# Early Mother's Day Gift



## Stacyspy (Apr 12, 2016)

Every time my mother in law comes to visit, she comments on whatever wooden rose project I have going on.... and since she just papered her kitchen in grown up coloring pages...go figure... so I made her her very own bouquet to match...


----------



## shunt2011 (Apr 12, 2016)

That's lovely.


----------



## TeresaT (Apr 12, 2016)

That is beautiful!  I am so awed by the incredibly talented people on this forum.


----------



## Navaria (Apr 12, 2016)

That is gorgeous! Do you make the roses yourself?


----------



## dibbles (Apr 12, 2016)

Wow Stacy, what a beautiful gift.


----------



## grassyriver (Apr 12, 2016)

That's beautiful, love it!


----------



## KristaY (Apr 13, 2016)

You're MIL should be so pleased!
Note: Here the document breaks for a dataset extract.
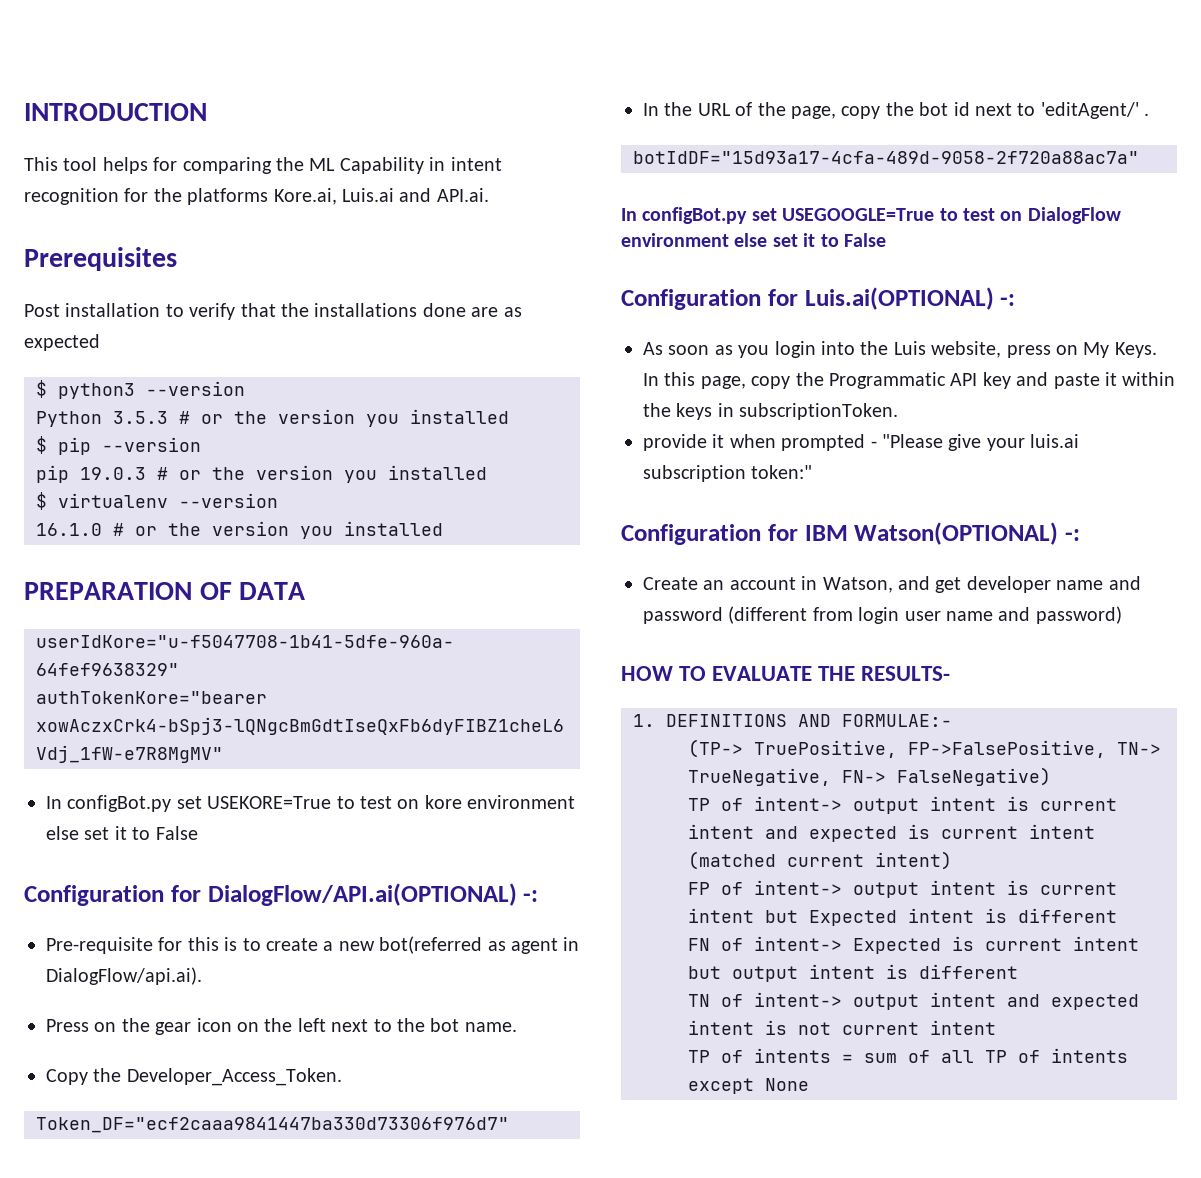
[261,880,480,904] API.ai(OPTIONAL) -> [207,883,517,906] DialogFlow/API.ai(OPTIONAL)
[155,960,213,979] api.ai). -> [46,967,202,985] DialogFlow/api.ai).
That's beautiful!


----------



## Arimara (Apr 13, 2016)

I know I get stuffy about receiving bouquets but that has been added to my "I'd love that gift" list because not only is it lovely but it was made from the heart. I hope your MIL loves it because that's one awesome gift there.


----------



## snappyllama (Apr 13, 2016)

That's really pretty. I'm amazed that those are wood!


----------